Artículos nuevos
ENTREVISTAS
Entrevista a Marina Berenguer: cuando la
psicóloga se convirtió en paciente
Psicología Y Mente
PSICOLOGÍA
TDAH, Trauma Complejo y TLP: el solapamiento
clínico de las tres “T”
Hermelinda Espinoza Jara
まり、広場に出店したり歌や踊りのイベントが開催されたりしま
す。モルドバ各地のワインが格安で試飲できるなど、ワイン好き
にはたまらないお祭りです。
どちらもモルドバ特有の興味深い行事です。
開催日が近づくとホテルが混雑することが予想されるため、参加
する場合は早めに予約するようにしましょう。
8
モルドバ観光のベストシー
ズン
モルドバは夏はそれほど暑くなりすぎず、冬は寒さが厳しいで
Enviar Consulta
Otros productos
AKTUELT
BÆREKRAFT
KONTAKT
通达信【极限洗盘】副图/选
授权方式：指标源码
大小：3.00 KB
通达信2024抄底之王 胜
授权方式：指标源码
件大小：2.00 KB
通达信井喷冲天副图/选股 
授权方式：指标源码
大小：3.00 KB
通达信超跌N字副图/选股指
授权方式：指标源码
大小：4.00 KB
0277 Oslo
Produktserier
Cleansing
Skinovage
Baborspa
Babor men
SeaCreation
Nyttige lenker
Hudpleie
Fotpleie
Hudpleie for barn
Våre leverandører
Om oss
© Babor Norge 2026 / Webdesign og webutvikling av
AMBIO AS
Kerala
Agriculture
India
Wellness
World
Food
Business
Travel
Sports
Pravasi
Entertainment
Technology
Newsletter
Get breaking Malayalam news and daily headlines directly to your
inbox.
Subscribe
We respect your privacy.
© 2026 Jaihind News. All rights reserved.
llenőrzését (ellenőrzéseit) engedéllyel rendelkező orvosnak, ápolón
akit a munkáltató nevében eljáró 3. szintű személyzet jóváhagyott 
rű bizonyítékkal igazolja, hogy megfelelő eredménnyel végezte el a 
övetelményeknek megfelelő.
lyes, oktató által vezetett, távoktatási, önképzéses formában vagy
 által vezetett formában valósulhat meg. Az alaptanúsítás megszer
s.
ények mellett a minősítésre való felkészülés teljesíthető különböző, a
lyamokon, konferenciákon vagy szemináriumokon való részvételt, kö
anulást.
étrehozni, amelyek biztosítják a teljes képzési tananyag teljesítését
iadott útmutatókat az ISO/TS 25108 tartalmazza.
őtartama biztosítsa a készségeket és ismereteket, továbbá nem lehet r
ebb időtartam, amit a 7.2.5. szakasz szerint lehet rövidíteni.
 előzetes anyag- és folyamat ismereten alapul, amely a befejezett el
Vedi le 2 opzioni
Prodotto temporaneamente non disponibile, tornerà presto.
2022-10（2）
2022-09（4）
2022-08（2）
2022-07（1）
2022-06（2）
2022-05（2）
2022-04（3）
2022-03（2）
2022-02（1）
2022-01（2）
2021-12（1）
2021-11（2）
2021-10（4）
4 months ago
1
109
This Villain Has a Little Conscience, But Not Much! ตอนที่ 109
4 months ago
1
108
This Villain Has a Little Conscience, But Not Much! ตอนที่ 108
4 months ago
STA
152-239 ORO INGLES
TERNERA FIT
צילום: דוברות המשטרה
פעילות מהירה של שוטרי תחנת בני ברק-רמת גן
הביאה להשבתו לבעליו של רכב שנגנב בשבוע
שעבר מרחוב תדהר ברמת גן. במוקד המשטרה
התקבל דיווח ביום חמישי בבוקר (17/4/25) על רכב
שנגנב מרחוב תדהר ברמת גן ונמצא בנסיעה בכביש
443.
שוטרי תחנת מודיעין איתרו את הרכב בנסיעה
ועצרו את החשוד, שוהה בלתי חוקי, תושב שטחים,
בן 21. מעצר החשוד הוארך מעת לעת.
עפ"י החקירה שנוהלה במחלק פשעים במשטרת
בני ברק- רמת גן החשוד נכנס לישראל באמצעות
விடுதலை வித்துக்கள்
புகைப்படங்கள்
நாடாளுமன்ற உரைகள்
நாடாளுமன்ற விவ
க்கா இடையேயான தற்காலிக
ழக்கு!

....

- **WORK INSTRUCTION**
The answer is the lines above between the line holding "どちらもモルドバ特有の興味深い行事です。" and the line holding "通达信井喷冲天副图/选股", inclusive, each written out exactly, and no others.

- **COMPLETED TASK**
どちらもモルドバ特有の興味深い行事です。
開催日が近づくとホテルが混雑することが予想されるため、参加
する場合は早めに予約するようにしましょう。
8
モルドバ観光のベストシー
ズン
モルドバは夏はそれほど暑くなりすぎず、冬は寒さが厳しいで
Enviar Consulta
Otros productos
AKTUELT
BÆREKRAFT
KONTAKT
通达信【极限洗盘】副图/选
授权方式：指标源码
大小：3.00 KB
通达信2024抄底之王 胜
授权方式：指标源码
件大小：2.00 KB
通达信井喷冲天副图/选股 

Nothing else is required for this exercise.